Si l’auteur des maltraitances commises à l’égard des enfants est ici désigné comme étant « le vigile », le propos inscrit le comportement de celui-ci dans le contexte d’une violence généralisée et institutionnalisée dont la société exploitante est la responsable, dès lors qu’il est expliqué que ce salarié se conforme (« colle ») au modèle de la gérante.
Ici encore, l’auteur insiste sur la gravité et le caractère pénalement répréhensible des agissements dénoncés en rappelant qu’ils sont « réprimés par la loi », de nature à emporter un placement « en garde à vue » et justifieraient de la part des parents des victimes qu’ils fassent « intervenir les autorités immédiatement »
L’imputation faite à la société OULA-OUP d’exercer, de manière systémique, des violences tant psychologiques que physiques à l’encontre des enfants qu’elle accueille et qui sont de nature à emporter l’application de la loi pénale, est à l’évidence diffamatoire.
La prévenue, absente à l’audience, n’a pas fait valoir de fait justificatif tiré de la vérité des faits diffamatoires ou de la bonne foi.
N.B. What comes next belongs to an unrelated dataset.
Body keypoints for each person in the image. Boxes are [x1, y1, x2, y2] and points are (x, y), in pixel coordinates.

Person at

Une sanction civile, dans ces circonstances et sans qu’aucun élément ne soit produit à l’appui d’accusations d’une gravité manifeste, émises alors même qu’elle n’a pas été victime des agissements dénoncés et ne les a pas personnellement constatés puisqu’elle revendique ne s’être jamais rendue sur les lieux mais avoir compilé des avis pour rédiger son commentaire, ne porte pas une atteinte disproportionnée au droit à la liberté d’expression de [N] [O].
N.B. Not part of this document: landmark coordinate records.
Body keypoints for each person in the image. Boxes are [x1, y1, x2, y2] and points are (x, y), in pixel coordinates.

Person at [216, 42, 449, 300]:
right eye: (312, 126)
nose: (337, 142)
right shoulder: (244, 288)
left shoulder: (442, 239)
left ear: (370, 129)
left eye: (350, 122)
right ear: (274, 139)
Sur la demande de dommages et intérêts
Si la seule constatation de l’atteinte à la réputation par voie de presse ouvre droit à réparation, le préjudice étant inhérent à cette atteinte, le demandeur doit toutefois justifier de l’existence et de l’étendue du dommage allégué. L’évaluation du préjudice est appréciée de manière concrète, au jour où le juge statue, compte tenu de la nature des atteintes, ainsi que des éléments invoqués et établis.
Il y a lieu de constater en l’espèce l’existence d’un préjudice réel et concret, lié tant à la multiplicité qu’à la particulière gravité des imputations diffamatoires. S’agissant de l’étendue du dommage, la société OULA OUP n’établit pas la réalité des répercussions qu’elle invoque.
Dans ces circonstances, il convient de condamner [N] [O] à verser à la société OULA OUP la somme de 2.500 euros à titre de dommages-intérêts en réparation de son préjudice moral.
Sur les demandes accessoires
Eu égard à l’équité, [N] [O] sera condamnée à verser à la société OULA OUP la somme globale de 1.500 euros sur le fondement de l’article 700 du code de procédure civile, en ce compris les frais d’établissement du constat de commissaire de justice du 29 janvier 2024.
[N] [O], qui succombe, sera condamnée aux dépens.
L’exécution provisoire du jugement est de droit.
PAR CES MOTIFS
Statuant, après débats publics, par mise à disposition au greffe, par décision réputée contradictoire et en premier ressort :
Retient que [N] [O] a commis une faute civile du fait de la publication, le 29 janvier 2024, de propos constituant le délit de diffamation publique envers particulier, au sein d’un commentaire publié sur la page Google My Business de [Adresse 6] ;
Condamne [N] [O] à verser à la société OULA OUP la somme de deux mille cinq cents euros (2.500 euros) à titre de dommages-intérêts en réparation de son préjudice moral ;
Condamne [N] [O] à verser à la société OULA OUP la somme de mille cinq cents euros (1.500 euros) en application des dispositions de l’article 700 du code de procédure civile, en ce compris les frais d’établissement du constat de commissaire de justice du 29 janvier 2024 ;
Déboute la société OULA OUP du surplus de ses demandes ;
Condamne la société OULA OUP aux dépens ;
Rappelle que la présente décision est de droit exécutoire par provision.